To sum up, the difference between the author of the novel and that of the film is that the first, with all of his Gadda-like linguistic and stylistic refinement, is nevertheless always a realist; while the second is not and above all, at least in this movie, does not want to be one. Fellini’s invention flows freely in the episode of the death of the emperor and in that of the labyrinth; whereas it appears more circumspect and restrained in the scene of Trimalchio’s banquet. But all in all Fellini seems, in this his most recent movie, to have completely surmounted the personal crisis which, objectified and transformed into a subject in 8 1/2, almost got out of hand in Juliet of the Spirits. This is eloquently proven by his dilation of Petronius’ text. In fact, not only has Fellini succeeded in interpreting the Latin text in his own fashion but he has expanded it to include his own ideas about life and death.

At this point, to indicate the movie’s limitations would not be very difficult. As always happens in the work of mature artists such as Fellini, they are to be found in the very character of the work. The rhetoric of the original text has been transformed into an aesthetic contemplation and this produces a static quality in the film. Versatile and raffish realism, wavering between satire and parody, has been supplanted by a monumental and mortuary epic tone. With the oars of his galleys suspended in the air, Fellini revives for us the lances of the battle in Eisenstein’s Alexander Nevsky; but he does not recapture the real homosexual passion of Encolpius and Ascyltus for Giton that lives beneath the fiction. In Petronius there is psychology, even when changed into eloquence; in the movie it is sacrificed to the dreamlike effect.

Is there a psychology of dreams? Yes, there is, but it is not that of the characters who appear in the dream but rather that of us who dream about them. Only in two episodes does Fellini show himself intent on representing a reality that is not dreamlike: the episode of Trimalchio and that of the villa of the suicides. These are two contrasting and equally significant situations. The rich man who vulgarly and unrestrainedly enjoys his wealth; and the rich man who not only rejects wealth but also life—in this contrast one might say the ultimate meaning of the film is expressed. That is, a feral attachment to life which, at any moment, can change into disgust, denial, and a desire for death.

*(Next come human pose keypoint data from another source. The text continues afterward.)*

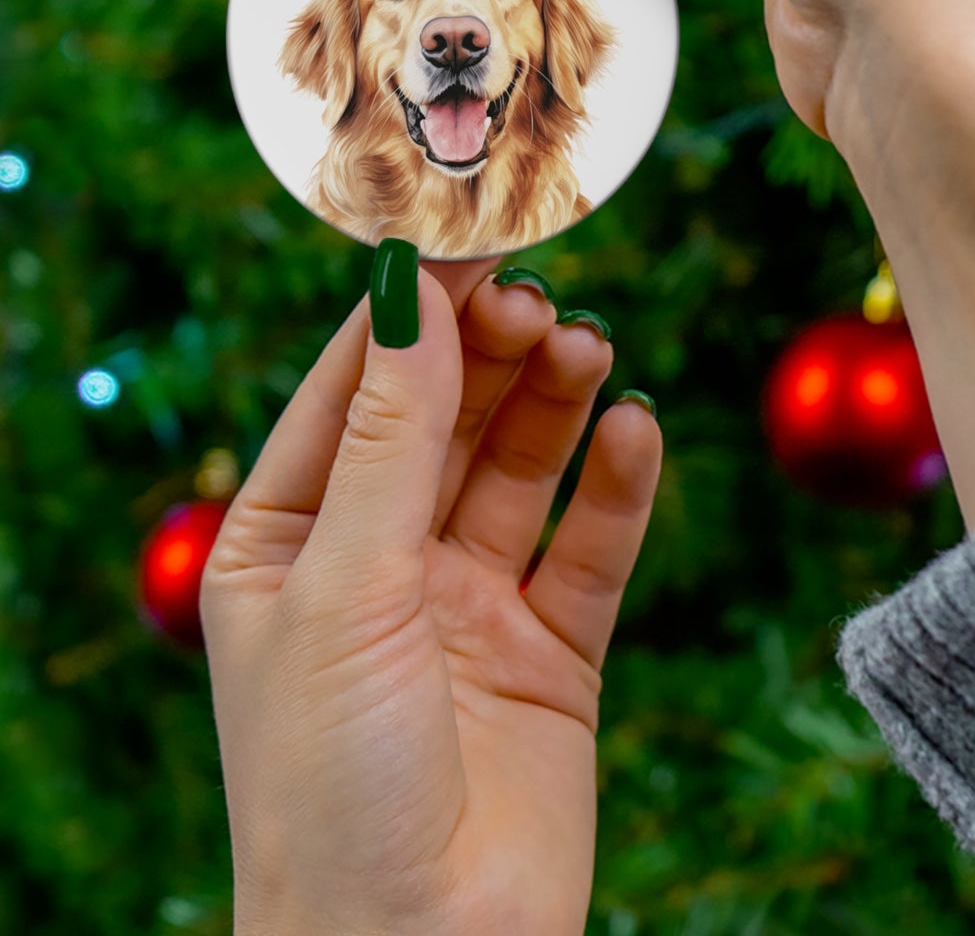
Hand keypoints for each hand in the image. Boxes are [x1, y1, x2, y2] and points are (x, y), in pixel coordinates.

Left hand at [201, 257, 661, 935]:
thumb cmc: (331, 783)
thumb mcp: (346, 586)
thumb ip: (391, 438)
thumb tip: (409, 295)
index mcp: (289, 545)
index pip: (352, 394)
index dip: (409, 317)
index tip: (467, 242)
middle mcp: (380, 564)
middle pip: (446, 420)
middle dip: (491, 355)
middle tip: (541, 300)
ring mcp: (469, 605)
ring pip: (521, 469)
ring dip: (556, 403)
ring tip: (589, 348)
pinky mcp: (552, 651)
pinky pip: (591, 547)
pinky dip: (617, 486)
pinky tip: (635, 430)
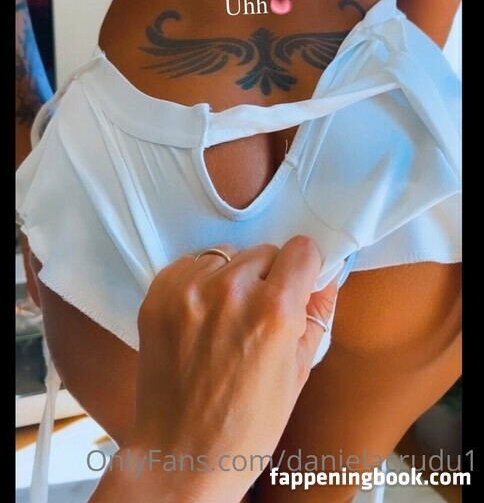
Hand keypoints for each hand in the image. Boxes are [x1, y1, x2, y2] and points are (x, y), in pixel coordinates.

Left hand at [91, 236, 336, 502]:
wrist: (182, 454)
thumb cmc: (246, 426)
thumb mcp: (298, 373)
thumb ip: (316, 315)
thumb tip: (327, 276)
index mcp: (274, 310)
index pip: (301, 250)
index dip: (303, 270)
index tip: (297, 285)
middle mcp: (231, 291)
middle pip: (264, 252)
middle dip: (268, 278)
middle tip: (258, 318)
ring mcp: (190, 290)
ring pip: (227, 256)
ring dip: (231, 278)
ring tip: (225, 322)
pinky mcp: (159, 294)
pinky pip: (190, 265)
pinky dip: (198, 284)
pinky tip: (200, 320)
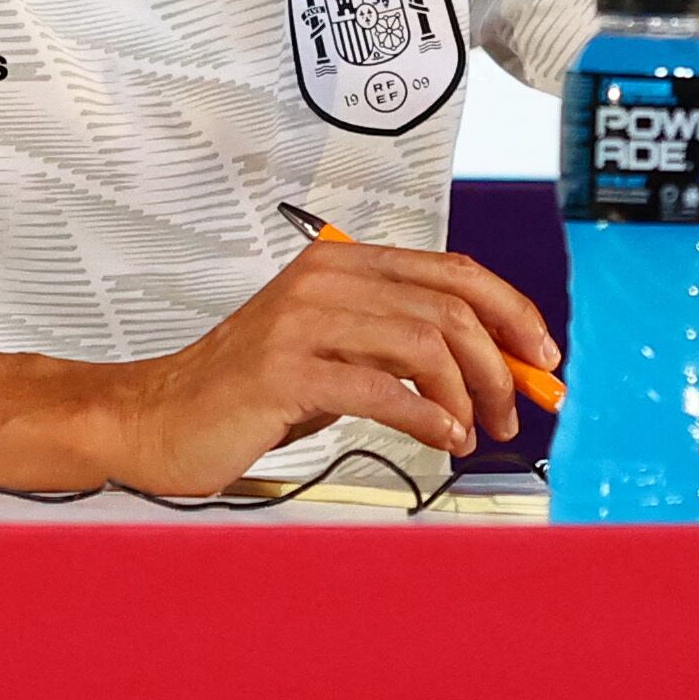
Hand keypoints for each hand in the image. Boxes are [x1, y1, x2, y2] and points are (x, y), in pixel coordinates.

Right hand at [98, 239, 559, 491]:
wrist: (157, 419)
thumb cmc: (246, 392)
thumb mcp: (335, 354)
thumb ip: (402, 348)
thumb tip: (492, 367)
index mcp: (341, 263)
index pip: (453, 270)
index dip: (513, 311)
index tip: (542, 355)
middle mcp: (324, 280)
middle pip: (449, 306)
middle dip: (499, 363)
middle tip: (513, 408)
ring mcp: (301, 321)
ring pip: (424, 342)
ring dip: (468, 392)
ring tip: (474, 430)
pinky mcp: (283, 370)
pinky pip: (380, 387)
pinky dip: (426, 415)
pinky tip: (442, 436)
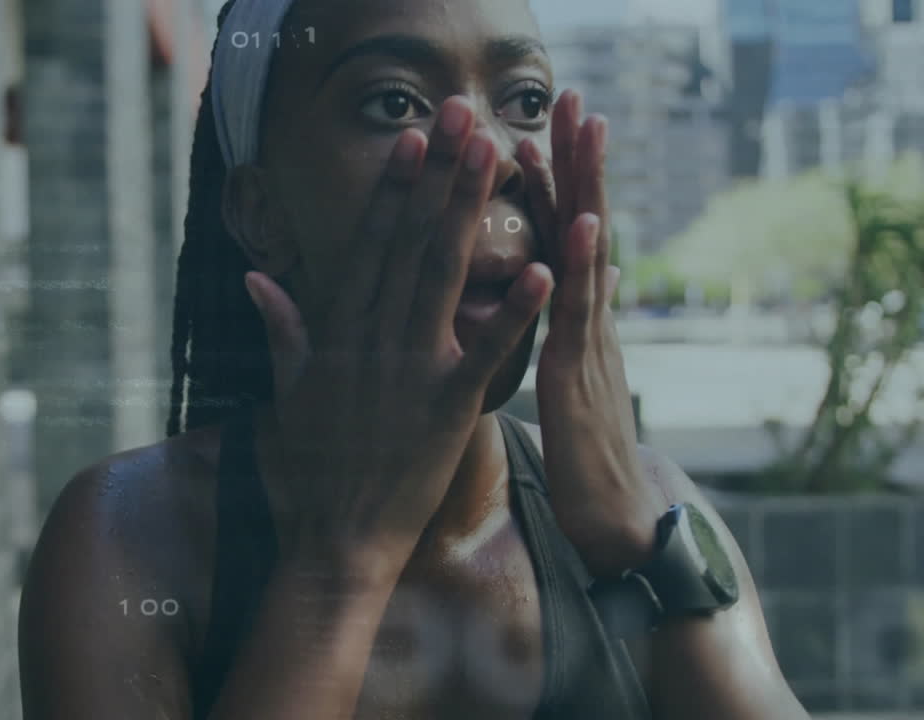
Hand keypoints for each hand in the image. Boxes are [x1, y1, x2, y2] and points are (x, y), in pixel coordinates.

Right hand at [245, 97, 553, 584]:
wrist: (333, 538)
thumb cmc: (308, 468)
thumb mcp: (286, 390)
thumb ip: (283, 329)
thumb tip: (257, 278)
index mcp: (340, 333)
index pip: (371, 245)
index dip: (395, 190)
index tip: (414, 141)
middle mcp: (373, 339)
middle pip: (412, 244)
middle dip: (440, 177)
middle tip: (464, 118)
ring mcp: (409, 371)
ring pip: (444, 278)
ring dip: (472, 213)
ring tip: (496, 157)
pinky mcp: (446, 409)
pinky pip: (486, 353)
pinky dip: (514, 311)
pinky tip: (544, 267)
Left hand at [515, 89, 666, 576]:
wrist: (615, 522)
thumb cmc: (583, 455)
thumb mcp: (568, 382)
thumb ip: (565, 332)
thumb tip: (568, 286)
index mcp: (573, 322)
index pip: (561, 239)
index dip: (554, 184)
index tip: (542, 127)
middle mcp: (587, 322)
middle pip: (582, 229)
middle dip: (578, 163)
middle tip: (575, 98)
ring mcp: (591, 345)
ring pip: (588, 256)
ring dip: (588, 190)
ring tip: (585, 132)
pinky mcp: (583, 378)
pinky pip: (583, 316)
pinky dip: (585, 268)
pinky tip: (587, 227)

This account of Satyricon would not be complete without some mention not so much of the art of the actors as of the use that has been made of their art. It is clear that in order to make the documentary of a dream it is crucial that the actors should not become characters but must remain apparitions; and this is what happens through much of the film. Martin Potter as Encolpius, Hiram Keller as Ascyltus, Salvo Randone as Eumolpus, Max Born as Giton, Mario Romagnoli as Trimalchio, Magali Noël as Trimalchio’s wife, together with all the other actors who appear in the film, have been fundamentally changed by Fellini into strongly expressive and ambiguous images, precisely as if they were figures in a fresco. So one might say that their task as interpreters consists principally in pretending to be just that—painted images. And that this is extremely difficult, indeed an authentic feat on the part of the actors, can be seen when we compare the truly “painted” apparition of Salvo Randone, for example, with the realistic and not at all “painted” interpretations of some of the minor actors.